-- RECORD EXCERPTS --
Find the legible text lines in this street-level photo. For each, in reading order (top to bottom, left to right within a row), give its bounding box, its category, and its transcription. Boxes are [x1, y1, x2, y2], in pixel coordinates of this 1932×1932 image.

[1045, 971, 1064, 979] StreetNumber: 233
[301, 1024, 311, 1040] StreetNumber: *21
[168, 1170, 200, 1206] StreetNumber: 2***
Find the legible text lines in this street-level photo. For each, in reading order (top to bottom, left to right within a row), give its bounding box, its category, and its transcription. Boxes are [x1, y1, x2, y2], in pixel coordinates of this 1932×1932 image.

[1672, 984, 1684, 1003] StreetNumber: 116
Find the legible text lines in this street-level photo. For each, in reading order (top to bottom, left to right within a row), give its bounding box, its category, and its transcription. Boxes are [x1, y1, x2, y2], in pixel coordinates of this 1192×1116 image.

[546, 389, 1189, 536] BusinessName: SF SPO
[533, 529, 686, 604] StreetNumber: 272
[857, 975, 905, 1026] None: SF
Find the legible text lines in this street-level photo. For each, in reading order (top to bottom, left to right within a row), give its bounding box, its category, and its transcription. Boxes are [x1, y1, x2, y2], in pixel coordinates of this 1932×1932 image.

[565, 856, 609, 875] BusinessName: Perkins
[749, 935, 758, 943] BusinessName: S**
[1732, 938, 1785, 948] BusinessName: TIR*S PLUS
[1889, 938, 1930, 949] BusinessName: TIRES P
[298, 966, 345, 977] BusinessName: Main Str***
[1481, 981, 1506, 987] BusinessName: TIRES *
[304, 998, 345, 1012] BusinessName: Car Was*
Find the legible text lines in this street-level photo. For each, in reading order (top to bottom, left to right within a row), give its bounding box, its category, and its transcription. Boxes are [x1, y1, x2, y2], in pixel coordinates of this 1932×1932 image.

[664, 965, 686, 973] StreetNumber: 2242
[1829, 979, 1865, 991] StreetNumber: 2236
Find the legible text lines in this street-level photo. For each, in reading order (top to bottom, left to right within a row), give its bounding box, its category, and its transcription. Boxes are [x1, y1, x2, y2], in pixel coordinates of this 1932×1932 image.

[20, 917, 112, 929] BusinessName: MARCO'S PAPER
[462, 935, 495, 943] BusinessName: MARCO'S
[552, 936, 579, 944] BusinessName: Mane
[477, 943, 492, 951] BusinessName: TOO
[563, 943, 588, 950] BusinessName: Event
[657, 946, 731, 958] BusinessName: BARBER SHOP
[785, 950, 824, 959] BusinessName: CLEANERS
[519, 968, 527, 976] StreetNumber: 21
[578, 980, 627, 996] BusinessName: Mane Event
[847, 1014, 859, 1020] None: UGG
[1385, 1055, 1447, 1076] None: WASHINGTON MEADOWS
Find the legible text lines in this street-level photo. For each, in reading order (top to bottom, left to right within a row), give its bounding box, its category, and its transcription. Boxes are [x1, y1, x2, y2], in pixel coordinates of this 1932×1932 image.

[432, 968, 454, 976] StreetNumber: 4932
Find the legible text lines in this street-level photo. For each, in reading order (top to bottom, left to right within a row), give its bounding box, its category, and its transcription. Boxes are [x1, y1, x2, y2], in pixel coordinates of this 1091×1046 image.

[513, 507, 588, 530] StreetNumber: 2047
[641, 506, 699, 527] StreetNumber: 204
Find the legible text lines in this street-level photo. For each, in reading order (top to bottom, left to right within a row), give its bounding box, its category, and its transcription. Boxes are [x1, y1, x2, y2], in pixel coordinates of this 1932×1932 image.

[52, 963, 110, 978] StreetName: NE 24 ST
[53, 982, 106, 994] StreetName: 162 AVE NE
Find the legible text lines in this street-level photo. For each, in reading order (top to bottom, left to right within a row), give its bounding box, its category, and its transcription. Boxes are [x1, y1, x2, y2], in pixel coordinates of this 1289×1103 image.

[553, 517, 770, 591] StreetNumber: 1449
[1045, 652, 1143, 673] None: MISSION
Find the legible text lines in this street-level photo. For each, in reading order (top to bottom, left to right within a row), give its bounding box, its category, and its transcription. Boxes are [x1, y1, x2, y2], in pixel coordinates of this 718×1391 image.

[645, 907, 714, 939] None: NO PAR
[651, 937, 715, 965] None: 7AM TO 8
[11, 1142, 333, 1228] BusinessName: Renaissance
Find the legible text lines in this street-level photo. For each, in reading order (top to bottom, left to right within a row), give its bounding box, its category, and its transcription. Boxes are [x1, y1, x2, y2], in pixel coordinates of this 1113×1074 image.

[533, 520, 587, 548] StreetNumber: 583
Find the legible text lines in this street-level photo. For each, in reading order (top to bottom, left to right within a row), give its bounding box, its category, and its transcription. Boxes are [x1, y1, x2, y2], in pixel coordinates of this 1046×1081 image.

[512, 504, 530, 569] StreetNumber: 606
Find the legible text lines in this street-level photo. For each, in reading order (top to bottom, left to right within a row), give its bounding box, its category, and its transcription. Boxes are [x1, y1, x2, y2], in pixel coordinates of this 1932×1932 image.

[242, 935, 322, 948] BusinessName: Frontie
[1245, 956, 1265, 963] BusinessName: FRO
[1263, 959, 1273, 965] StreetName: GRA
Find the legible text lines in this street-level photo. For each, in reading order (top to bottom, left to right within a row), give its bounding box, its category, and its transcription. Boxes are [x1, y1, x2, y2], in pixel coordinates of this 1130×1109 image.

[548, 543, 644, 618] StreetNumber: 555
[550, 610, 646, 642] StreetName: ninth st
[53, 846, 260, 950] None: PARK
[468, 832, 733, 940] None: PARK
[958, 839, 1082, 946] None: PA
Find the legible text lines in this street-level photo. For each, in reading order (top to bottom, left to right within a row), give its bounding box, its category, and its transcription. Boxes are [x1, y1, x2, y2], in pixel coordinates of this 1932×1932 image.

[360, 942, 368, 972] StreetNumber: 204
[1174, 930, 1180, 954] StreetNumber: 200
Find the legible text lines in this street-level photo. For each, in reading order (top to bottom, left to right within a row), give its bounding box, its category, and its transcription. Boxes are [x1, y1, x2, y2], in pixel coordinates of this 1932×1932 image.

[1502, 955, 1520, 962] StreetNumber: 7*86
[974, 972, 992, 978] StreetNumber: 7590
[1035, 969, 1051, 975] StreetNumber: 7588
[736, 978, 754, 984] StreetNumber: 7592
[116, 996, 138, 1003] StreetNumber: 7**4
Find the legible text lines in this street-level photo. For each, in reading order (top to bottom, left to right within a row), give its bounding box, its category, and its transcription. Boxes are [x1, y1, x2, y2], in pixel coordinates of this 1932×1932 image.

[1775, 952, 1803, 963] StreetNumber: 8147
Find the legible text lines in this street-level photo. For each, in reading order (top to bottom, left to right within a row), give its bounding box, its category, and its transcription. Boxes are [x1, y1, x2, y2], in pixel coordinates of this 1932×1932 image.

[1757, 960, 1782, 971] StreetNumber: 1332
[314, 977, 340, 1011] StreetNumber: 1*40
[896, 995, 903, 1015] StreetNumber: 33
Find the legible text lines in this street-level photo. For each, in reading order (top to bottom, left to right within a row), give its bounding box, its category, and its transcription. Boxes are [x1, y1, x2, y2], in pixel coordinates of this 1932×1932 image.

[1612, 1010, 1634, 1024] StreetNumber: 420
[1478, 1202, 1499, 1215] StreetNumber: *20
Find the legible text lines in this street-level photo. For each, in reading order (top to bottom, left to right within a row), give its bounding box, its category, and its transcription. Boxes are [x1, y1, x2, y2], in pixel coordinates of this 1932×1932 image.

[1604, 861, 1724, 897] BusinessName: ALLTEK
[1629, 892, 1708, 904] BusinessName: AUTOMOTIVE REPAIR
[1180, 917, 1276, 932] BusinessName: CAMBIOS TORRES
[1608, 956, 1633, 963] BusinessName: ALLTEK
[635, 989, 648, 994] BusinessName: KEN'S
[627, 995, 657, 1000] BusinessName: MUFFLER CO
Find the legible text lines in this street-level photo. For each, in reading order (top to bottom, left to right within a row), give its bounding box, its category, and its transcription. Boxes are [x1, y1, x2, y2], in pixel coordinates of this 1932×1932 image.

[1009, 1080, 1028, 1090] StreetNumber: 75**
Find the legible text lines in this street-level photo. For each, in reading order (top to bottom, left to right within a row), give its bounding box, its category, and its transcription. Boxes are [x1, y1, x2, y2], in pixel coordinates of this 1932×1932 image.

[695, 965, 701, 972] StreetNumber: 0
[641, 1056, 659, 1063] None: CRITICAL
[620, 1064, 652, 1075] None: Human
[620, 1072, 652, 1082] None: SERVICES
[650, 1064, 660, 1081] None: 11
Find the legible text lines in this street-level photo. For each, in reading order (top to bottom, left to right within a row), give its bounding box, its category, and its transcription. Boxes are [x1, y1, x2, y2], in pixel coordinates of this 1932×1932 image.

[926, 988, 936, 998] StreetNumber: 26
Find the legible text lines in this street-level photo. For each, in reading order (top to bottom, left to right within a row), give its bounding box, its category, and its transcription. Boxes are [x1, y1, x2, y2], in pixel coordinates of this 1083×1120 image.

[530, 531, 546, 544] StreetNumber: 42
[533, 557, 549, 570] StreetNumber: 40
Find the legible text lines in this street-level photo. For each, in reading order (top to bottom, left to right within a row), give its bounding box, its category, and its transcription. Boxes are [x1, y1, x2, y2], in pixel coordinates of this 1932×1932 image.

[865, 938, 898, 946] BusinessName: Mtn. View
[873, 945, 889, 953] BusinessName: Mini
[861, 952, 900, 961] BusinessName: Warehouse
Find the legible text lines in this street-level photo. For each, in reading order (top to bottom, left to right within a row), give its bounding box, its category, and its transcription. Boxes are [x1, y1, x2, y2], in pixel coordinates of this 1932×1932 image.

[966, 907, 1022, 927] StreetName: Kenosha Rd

-- EXERCISE GOAL --
Express the data from its start through the line containing "[168, 1170, 200, 1206] StreetNumber: 2***" as a two-column CSV with the columns input and output. Put each input with its output in one row, with every field quoted and every line break inside a field replaced by a space.

-- FINISHED TASK --
input,output
"Find the legible text lines in this street-level photo. For each, in reading order (top to bottom, left to right within a row), give its bounding box, its category, and its transcription. Boxes are [x1, y1, x2, y2], in pixel coordinates of this 1932×1932 image.","[1045, 971, 1064, 979] StreetNumber: 233 [301, 1024, 311, 1040] StreetNumber: *21 [168, 1170, 200, 1206] StreetNumber: 2***"